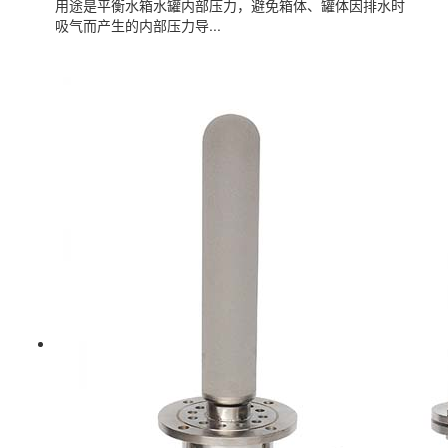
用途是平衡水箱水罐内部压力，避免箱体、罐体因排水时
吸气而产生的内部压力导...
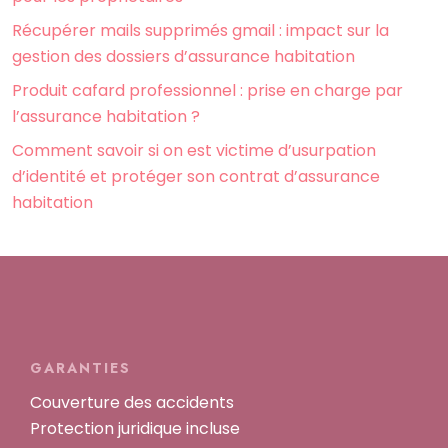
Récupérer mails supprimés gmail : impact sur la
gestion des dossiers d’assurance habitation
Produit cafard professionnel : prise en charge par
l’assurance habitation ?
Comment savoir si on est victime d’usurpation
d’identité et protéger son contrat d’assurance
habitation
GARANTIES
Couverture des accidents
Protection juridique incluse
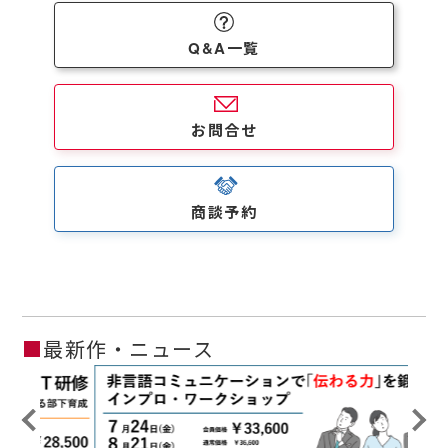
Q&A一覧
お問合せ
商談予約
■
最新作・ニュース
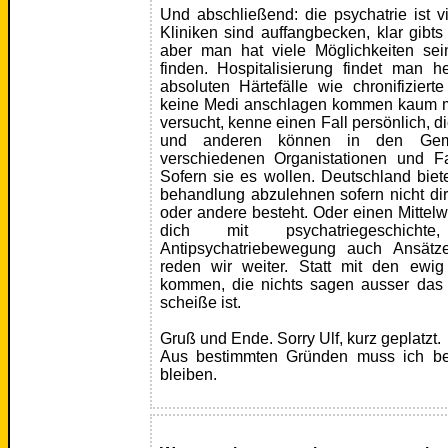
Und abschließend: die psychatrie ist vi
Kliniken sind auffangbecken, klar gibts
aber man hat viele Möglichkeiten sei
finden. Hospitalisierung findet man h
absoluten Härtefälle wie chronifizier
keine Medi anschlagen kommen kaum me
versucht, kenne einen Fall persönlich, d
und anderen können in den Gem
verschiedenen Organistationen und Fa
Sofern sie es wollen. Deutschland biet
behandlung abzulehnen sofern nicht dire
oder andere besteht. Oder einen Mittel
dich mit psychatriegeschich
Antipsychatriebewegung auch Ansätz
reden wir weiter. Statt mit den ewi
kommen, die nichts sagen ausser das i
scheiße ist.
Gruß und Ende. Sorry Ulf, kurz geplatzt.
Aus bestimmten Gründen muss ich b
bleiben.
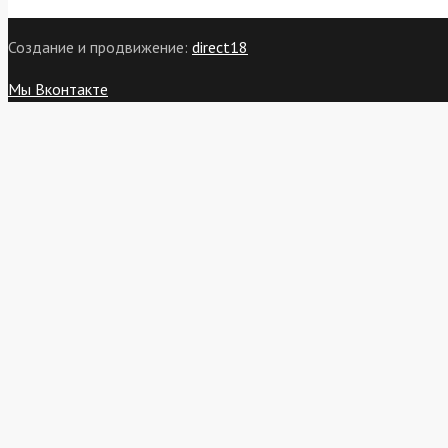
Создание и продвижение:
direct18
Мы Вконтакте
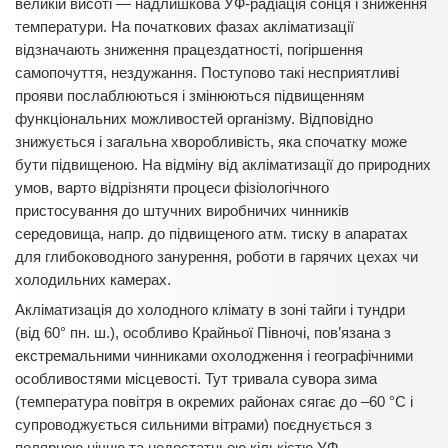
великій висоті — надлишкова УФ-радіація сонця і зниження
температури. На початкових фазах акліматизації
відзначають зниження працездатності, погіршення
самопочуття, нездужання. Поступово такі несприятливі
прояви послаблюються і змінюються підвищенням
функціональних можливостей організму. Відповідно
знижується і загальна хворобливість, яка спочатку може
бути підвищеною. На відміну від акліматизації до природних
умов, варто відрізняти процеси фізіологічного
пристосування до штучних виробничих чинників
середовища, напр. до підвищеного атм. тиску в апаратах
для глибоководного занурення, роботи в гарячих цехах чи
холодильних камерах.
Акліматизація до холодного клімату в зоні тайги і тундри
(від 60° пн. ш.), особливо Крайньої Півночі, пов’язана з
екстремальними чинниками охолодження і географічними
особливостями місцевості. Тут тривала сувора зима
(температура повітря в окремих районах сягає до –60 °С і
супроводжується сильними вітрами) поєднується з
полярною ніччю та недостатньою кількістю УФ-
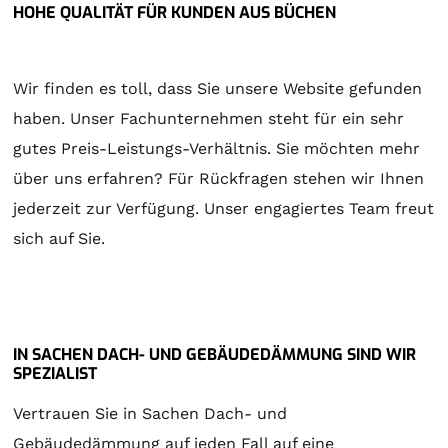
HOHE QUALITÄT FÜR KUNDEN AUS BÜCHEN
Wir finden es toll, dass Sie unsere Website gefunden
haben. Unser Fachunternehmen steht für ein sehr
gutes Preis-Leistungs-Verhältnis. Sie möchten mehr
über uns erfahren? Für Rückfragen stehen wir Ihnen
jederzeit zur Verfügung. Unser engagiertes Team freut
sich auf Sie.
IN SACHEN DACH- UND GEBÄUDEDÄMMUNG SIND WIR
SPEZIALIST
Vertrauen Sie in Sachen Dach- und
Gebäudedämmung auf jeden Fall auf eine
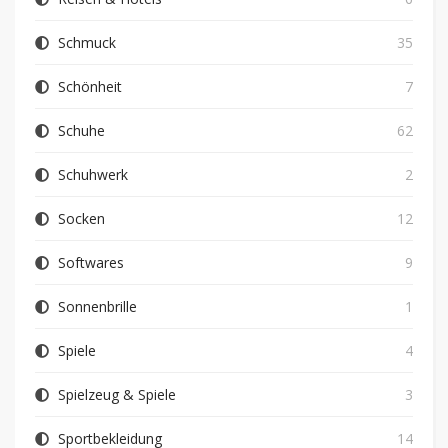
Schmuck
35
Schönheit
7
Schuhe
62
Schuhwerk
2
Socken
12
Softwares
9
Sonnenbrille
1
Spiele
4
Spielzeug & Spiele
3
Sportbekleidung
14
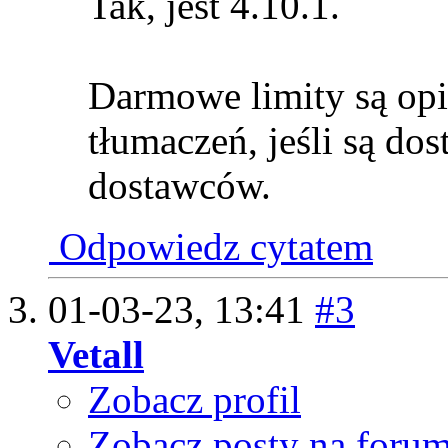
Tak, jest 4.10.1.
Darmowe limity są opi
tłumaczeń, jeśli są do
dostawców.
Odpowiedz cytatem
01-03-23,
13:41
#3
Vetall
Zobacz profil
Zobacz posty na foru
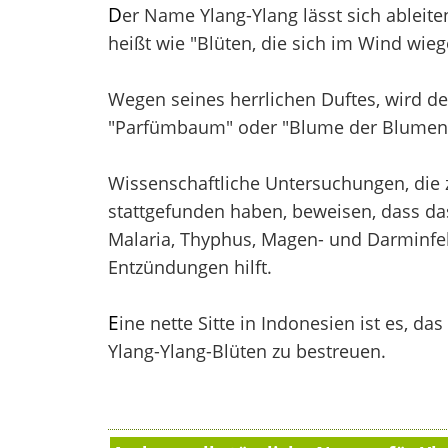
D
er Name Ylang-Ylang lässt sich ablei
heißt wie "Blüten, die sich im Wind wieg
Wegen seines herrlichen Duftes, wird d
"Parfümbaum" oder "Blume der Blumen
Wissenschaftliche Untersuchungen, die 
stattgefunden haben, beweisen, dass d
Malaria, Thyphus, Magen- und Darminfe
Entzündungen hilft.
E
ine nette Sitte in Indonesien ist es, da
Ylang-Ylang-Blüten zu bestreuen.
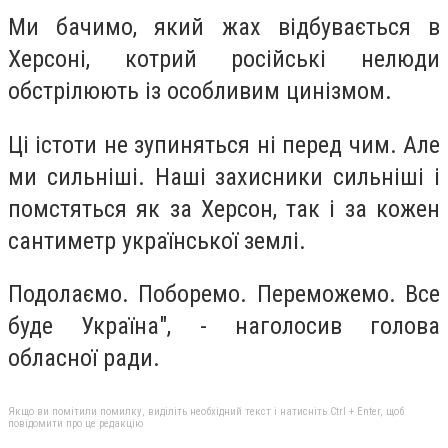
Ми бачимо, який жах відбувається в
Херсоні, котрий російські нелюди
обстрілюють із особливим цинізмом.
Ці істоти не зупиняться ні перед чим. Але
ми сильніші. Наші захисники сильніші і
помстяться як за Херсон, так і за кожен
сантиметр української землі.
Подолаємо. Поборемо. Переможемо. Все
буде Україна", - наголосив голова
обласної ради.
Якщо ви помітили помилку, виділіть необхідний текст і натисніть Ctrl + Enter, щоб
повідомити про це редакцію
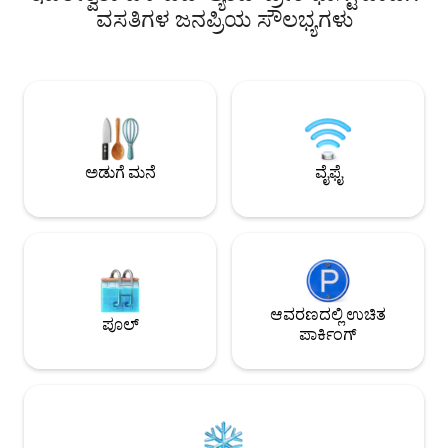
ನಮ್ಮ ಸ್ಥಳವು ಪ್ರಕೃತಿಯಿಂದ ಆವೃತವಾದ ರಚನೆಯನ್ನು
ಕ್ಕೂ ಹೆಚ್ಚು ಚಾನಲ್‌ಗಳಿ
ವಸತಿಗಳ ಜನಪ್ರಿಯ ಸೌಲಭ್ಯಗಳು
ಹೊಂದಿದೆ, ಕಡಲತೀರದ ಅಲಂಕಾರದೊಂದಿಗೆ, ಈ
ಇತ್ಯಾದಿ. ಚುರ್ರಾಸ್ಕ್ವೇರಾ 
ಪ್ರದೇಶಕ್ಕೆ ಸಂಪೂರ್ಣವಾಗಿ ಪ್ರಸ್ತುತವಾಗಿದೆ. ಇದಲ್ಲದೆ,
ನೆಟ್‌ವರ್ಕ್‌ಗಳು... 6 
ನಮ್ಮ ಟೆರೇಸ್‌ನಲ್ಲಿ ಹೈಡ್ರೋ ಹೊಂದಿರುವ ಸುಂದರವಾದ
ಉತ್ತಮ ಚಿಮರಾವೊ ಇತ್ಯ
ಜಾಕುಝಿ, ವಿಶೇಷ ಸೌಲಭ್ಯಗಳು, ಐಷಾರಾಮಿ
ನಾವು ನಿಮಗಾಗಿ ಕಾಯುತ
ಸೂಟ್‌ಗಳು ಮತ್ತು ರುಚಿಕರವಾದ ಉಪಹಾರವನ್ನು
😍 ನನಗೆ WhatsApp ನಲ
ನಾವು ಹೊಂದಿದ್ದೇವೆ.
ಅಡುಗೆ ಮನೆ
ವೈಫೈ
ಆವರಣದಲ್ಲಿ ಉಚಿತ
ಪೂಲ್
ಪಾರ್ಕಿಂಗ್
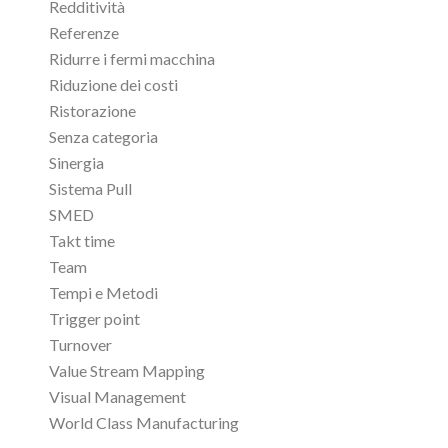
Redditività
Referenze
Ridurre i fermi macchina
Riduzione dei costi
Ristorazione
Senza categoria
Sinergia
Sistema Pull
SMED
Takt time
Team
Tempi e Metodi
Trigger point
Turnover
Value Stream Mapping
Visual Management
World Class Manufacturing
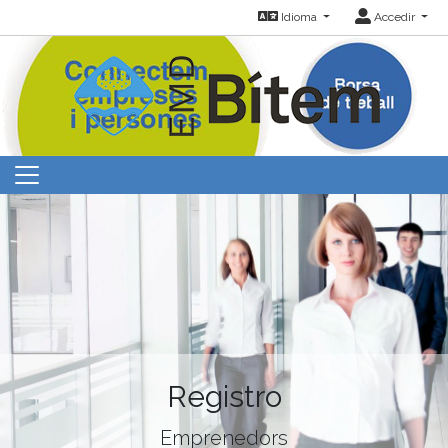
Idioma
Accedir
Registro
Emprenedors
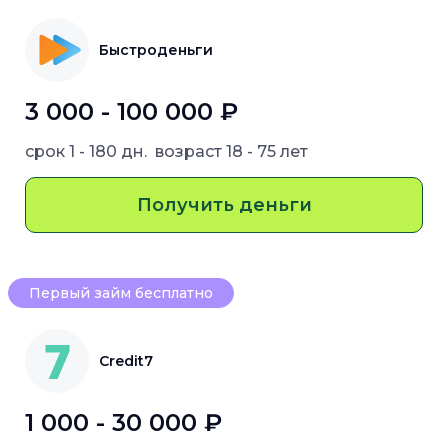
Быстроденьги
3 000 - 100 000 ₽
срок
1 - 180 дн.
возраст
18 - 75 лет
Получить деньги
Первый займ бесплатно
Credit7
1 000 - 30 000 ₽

- [Written task] In the records above, locate each line with the word "зниження". Copy all such lines.

- [Result of the exercise]
великій висоті — надлишкова УФ-радіація сонця і зниження
відзначають зниження працездатності, погіршення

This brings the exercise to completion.